The surprisingly simple purpose of a seed round of funding

startup funding

What's the purpose of a seed round of startup funding? Is it product market fit? Validation? Or something else?

The phases of startup funding

For any startup needing capital to scale, there is a standard path of funding rounds that sees the startup move from ideation to, hopefully, an exit.

I call this the Capital Continuum.

Generally speaking it looks like the following.

Pre-seed → Seed → Series A → Series B → you get the gist.

To be a little playful, this is how I think of funding rounds…using emojis.

Pre-seed = 💡

Seed = 🌱

Series A = 📈

Series B = 💸

Series C = 🚀

Why a 🚀 for Series C? Because a startups chances of a successful exit go from about 80% after a B round to nearing 100% after a C round.
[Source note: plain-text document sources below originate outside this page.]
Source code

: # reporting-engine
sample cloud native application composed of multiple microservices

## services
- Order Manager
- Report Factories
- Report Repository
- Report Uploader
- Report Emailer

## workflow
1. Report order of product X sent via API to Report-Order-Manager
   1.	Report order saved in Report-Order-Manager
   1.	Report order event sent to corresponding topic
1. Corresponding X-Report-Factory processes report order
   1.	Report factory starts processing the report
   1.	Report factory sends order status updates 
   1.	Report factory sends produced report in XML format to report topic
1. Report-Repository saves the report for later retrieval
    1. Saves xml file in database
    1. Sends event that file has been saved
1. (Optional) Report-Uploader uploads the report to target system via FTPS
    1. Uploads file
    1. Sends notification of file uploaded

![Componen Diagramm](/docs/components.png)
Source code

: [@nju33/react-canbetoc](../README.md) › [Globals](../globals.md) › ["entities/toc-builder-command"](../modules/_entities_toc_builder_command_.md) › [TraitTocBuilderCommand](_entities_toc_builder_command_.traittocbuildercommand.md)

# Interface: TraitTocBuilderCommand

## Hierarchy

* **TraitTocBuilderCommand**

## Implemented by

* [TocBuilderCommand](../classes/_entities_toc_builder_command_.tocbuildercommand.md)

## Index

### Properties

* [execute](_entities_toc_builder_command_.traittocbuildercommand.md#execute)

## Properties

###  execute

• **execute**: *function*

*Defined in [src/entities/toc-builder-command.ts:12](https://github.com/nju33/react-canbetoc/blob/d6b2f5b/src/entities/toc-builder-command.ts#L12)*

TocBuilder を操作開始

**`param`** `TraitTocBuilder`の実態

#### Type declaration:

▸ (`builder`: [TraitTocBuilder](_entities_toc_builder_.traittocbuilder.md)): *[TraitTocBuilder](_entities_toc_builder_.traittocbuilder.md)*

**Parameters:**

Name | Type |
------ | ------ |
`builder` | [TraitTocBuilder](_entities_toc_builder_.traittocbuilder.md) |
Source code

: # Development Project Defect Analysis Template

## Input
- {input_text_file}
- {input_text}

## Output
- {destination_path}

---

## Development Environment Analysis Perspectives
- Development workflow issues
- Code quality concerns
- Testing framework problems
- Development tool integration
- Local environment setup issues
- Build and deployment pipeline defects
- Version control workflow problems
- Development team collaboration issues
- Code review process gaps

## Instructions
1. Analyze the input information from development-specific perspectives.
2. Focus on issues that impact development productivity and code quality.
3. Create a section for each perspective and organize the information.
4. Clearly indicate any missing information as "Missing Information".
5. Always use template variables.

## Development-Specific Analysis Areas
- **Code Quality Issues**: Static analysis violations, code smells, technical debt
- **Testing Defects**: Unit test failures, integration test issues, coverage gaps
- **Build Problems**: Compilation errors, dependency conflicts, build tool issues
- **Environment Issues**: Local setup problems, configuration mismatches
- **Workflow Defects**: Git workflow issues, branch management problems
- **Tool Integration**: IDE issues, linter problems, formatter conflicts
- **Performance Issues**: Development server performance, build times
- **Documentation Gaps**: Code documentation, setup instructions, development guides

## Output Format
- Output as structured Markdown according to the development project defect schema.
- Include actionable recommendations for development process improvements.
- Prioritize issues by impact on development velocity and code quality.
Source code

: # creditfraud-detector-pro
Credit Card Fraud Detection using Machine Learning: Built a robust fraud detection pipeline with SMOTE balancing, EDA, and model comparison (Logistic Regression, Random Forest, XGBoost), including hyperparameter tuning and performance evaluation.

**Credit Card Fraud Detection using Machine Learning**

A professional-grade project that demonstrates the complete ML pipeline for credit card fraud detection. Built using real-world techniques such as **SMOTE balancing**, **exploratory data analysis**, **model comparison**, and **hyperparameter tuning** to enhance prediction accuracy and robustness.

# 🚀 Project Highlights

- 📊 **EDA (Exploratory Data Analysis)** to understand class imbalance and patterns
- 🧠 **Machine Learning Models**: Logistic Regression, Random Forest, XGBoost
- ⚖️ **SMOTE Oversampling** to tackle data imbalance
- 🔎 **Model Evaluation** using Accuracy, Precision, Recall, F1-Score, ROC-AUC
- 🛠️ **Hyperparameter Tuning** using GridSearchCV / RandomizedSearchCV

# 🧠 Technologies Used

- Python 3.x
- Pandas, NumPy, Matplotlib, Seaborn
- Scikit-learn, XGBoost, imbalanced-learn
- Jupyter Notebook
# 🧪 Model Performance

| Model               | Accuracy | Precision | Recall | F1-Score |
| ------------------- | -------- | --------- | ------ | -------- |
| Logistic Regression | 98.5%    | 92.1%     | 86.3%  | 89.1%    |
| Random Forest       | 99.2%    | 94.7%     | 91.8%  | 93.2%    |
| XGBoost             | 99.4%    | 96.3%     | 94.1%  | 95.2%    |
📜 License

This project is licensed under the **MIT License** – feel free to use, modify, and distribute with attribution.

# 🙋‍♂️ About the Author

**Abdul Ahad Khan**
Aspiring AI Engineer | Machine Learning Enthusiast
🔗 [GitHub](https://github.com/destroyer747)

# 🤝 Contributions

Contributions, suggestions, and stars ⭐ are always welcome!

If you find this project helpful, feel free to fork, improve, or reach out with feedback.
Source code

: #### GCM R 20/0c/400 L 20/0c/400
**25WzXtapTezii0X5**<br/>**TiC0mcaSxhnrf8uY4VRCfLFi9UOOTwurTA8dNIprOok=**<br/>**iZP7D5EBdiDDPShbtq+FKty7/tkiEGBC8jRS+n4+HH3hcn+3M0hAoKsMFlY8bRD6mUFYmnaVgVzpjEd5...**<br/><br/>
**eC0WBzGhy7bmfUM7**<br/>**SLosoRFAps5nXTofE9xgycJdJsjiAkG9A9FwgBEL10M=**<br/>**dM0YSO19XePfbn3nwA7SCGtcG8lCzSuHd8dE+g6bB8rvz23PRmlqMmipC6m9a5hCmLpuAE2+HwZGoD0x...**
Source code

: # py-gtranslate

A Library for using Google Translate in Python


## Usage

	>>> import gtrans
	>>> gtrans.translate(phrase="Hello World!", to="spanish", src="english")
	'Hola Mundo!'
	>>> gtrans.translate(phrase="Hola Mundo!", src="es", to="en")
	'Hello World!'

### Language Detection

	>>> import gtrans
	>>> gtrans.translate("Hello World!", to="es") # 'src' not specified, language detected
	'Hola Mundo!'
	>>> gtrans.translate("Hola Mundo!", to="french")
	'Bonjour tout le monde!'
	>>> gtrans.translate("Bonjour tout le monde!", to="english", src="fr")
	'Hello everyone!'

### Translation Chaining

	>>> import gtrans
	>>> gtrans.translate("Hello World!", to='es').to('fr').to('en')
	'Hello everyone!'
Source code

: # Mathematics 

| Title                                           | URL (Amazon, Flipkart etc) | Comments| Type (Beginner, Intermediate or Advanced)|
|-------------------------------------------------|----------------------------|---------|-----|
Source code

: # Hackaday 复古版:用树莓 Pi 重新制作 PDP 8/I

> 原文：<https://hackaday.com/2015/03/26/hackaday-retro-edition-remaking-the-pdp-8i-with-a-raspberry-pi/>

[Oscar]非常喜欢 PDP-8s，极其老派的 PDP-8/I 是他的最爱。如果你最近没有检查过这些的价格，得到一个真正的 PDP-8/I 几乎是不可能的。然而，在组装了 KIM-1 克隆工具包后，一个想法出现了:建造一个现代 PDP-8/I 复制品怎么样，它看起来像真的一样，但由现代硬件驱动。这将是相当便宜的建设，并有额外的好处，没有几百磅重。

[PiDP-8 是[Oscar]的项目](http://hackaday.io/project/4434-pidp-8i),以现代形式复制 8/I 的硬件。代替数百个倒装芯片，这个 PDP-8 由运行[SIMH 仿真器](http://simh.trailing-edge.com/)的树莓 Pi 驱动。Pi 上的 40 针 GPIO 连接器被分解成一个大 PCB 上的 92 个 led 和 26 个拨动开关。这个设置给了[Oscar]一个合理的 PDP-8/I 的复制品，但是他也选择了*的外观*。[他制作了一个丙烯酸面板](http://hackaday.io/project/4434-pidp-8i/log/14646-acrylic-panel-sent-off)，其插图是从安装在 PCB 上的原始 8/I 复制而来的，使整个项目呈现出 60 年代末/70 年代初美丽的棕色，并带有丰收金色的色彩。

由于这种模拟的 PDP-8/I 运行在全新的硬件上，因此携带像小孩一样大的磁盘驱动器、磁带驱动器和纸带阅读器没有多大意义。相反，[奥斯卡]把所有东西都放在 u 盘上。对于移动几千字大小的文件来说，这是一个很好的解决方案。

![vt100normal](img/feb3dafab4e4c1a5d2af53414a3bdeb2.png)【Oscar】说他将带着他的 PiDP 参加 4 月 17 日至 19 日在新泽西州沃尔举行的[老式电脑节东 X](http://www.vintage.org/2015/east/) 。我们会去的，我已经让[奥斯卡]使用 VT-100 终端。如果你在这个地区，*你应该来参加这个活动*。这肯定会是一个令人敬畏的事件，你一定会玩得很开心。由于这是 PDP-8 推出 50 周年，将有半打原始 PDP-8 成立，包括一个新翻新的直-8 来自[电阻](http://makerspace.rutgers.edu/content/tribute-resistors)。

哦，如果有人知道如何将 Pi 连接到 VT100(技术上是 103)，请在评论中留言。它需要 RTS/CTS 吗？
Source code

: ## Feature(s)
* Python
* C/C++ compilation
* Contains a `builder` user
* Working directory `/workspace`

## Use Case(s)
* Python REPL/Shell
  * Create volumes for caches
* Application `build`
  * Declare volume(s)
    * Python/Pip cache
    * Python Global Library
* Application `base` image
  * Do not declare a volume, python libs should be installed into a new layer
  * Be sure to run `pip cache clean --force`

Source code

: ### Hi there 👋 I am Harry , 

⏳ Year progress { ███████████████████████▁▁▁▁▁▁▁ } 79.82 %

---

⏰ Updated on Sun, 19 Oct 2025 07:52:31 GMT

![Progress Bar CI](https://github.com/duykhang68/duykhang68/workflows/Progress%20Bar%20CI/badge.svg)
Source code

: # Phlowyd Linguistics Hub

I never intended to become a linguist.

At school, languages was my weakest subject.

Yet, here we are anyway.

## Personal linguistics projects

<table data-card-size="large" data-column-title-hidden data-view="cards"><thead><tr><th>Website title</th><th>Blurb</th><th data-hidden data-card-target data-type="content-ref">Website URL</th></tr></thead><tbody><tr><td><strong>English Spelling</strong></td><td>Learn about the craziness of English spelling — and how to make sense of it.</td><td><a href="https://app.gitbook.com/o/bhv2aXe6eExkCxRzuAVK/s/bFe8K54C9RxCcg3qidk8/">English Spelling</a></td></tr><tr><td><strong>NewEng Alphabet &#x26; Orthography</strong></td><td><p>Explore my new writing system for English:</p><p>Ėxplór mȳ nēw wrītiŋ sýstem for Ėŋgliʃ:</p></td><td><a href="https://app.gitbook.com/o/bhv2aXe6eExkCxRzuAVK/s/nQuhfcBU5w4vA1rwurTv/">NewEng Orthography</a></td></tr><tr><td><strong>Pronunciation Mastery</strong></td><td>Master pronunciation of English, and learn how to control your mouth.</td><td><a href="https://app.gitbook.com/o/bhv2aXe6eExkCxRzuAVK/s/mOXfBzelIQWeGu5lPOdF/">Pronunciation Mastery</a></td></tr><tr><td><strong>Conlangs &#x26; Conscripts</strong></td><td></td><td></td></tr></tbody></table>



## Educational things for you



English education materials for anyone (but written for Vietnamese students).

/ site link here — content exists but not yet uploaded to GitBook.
In fact, according to Techcrunch, the difference between C and later round existing is negligible.

The purpose of a pre-seed and seed rounds

At the pre-seed phase, startups are looking for capital to help them bring their idea to life. Virtually all of any funding they raise goes towards developing their product.

Once you reach the seed round things get more serious. To raise a seed round you need to have a product in the market and you should be focused on validation, building out a team, and reaching key milestones.

You might think that the goal of a seed funded startup is revenue, but it isn’t.

When I coach startups on developing a pitch deck, I tell them that the purpose of a pitch is not to get an investors commitment. It’s to get to the next step in the due diligence process. That’s because few investors will close a deal on the spot. Trust me, I was a startup analyst for a large angel investing syndicate and was the guy who performed the analysis on potential investments after they completed a pitch session.

In the same way a pitch is about getting to the next step in the process, a seed round is about getting to the next phase of funding.

With the average seed round running between $1M-$2M, most startups will burn through that money in 12-18 months. So, a follow-on round, is almost assured.

But, there is more to it than that, if you dig deeper.

The real purpose of a seed round

The real purpose isn’t to reach exit velocity. According to Crunchbase, only a small percentage of seed funded startups accomplish that. And, to be honest, I suspect those that do pull of an exit that early are “acquiri-hires”, where larger companies buy out the startup just to get talented founders working at their company.

If the real purpose isn’t an exit, then what is it?

I said earlier that the purpose is getting to the next round of funding. Which is true. About a third of seed funded startups raise post-seed funding.

That number nearly doubles if the startups seed round was over $1M.

But, there is a hidden purpose laying underneath everything.

The average number of months for a seed funded startup to raise an A round is 30 months.

Think about that compared to the average time a seed round lasts, which is 12-18 months, and occasionally 24 months in my experience.

So, it takes 30 months to raise an A round and a seed round only lasts up to 24 months. That leaves a startup with a 6 month gap.

The real purpose of a seed round is survival.

Raising enough capital to survive long enough to accomplish some big milestones, such as product market fit, and making it to the next round of funding.